PROBLEM TO SOLVE → Please reproduce the listing below word for word, omitting the pictures.

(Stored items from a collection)
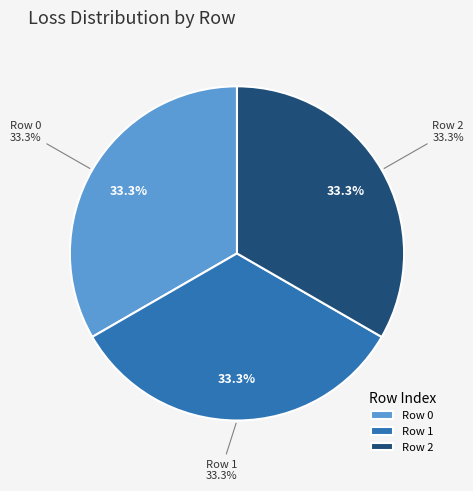

To the nearest percent, what percentage of the pie is 1?

33%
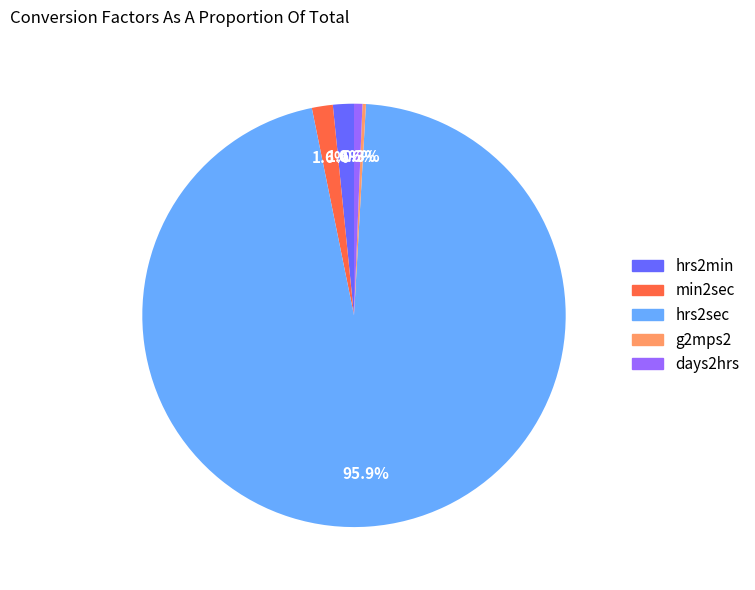

What is the majority slice?

hrs2sec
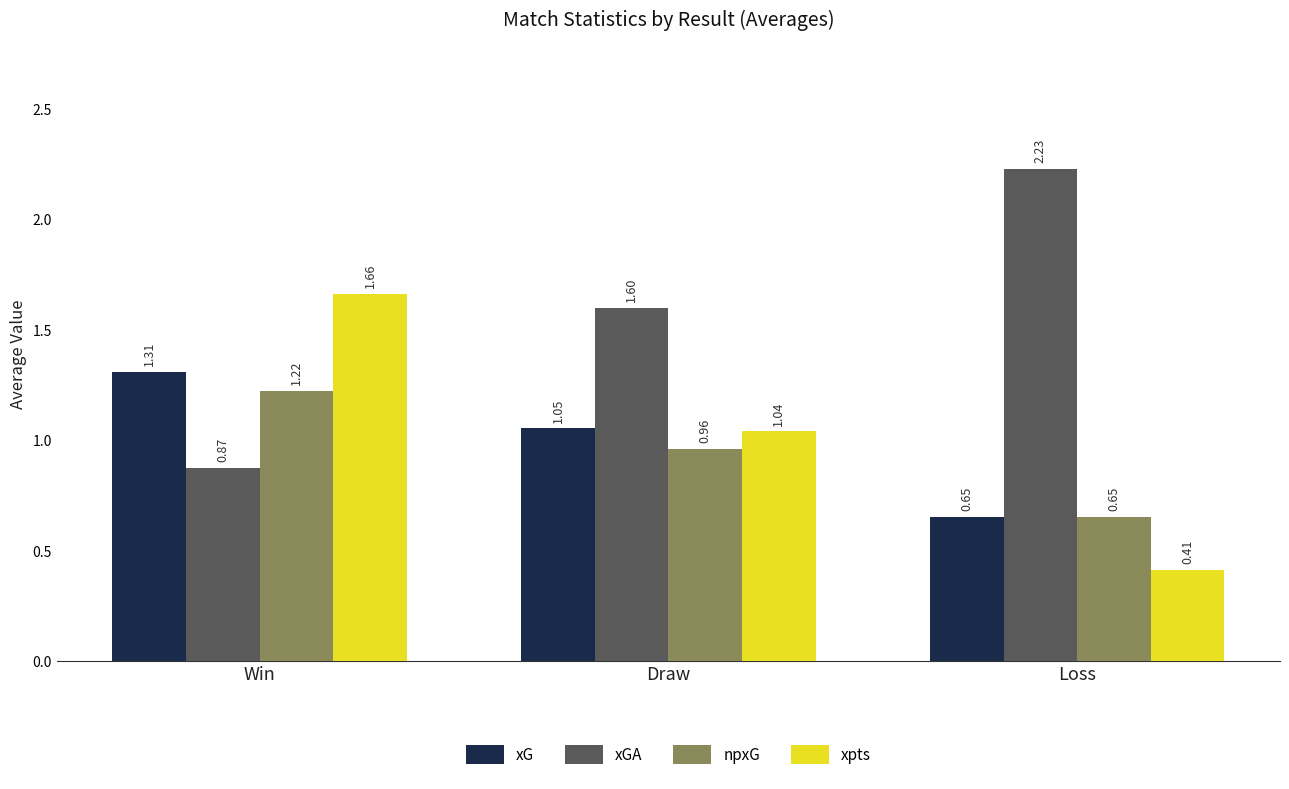

Does the chart contain any negative values?

No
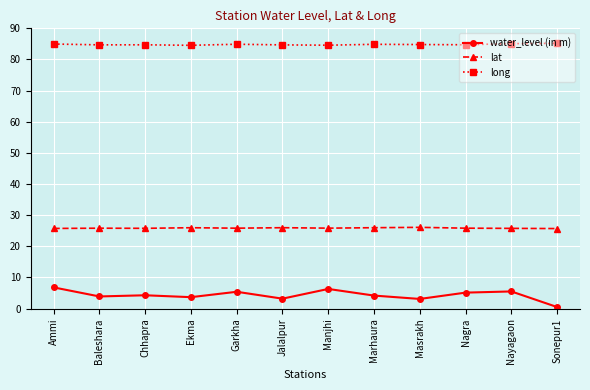

What is the sum of the lat values at Ekma and Ammi?

51.7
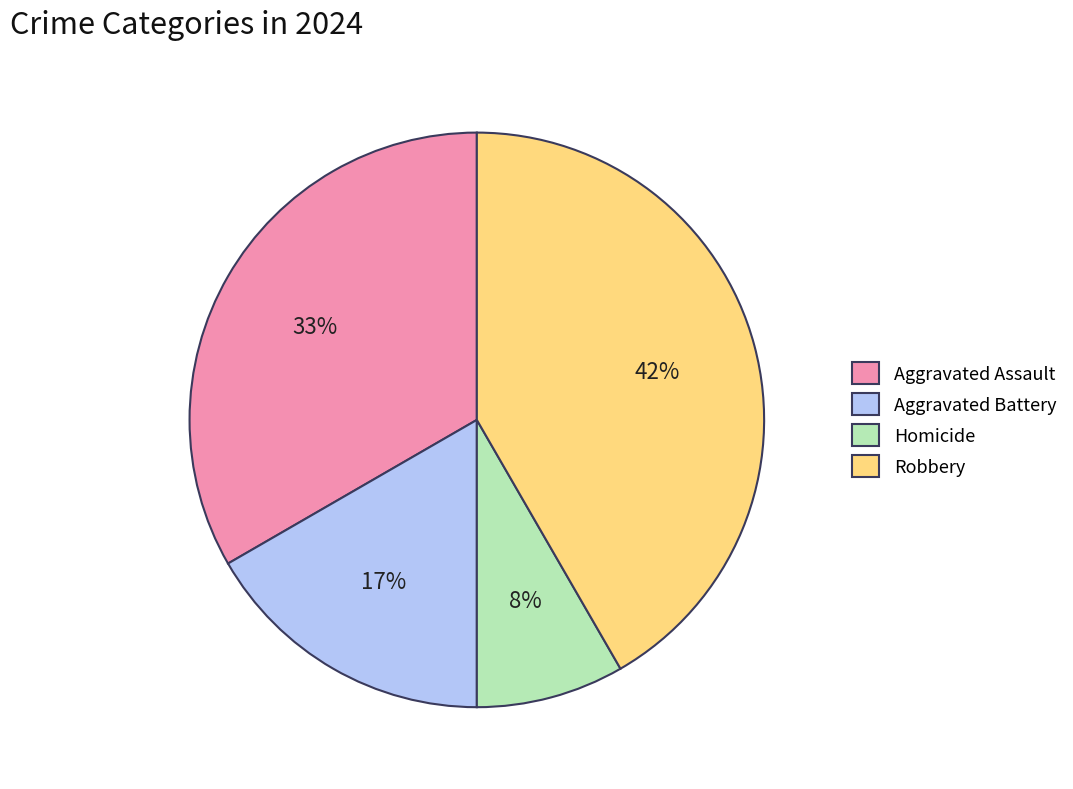

Which category has the biggest portion of the pie?

Robbery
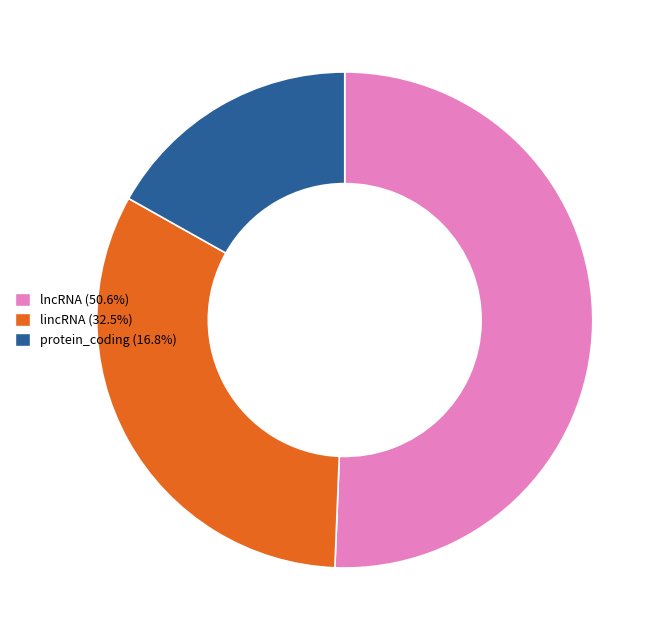

Does any single category account for the majority?

Yes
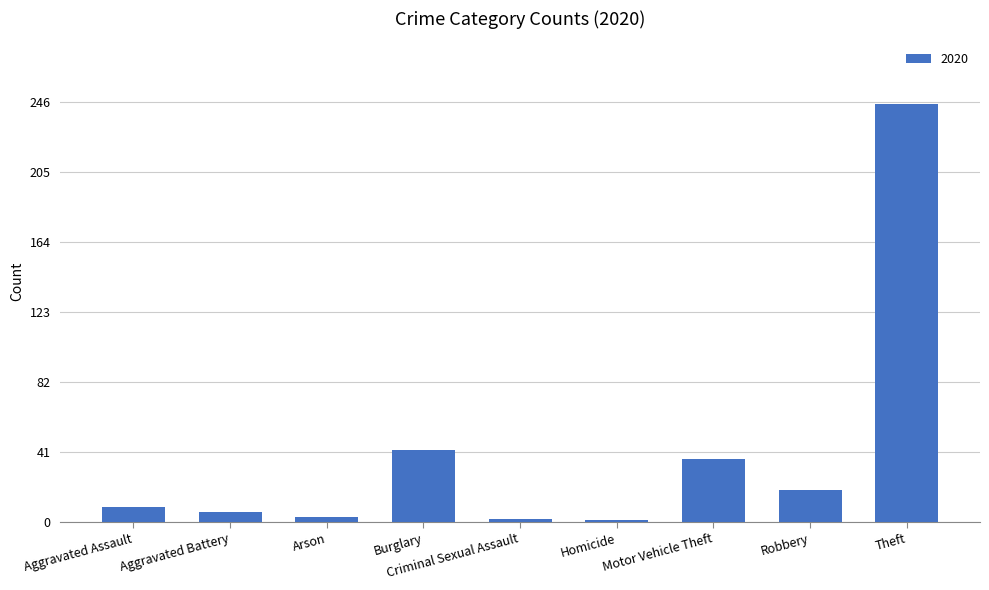

What is the difference between the maximum and minimum values?

244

RESPONSE BELOW →
To the nearest percent, what percentage of the pie is 1?

33%

What is the majority slice?

hrs2sec

Does the chart contain any negative values?

No

What is the sum of the lat values at Ekma and Ammi?

51.7

Which category has the biggest portion of the pie?

Robbery

Does any single category account for the majority?

Yes

What is the difference between the maximum and minimum values?

244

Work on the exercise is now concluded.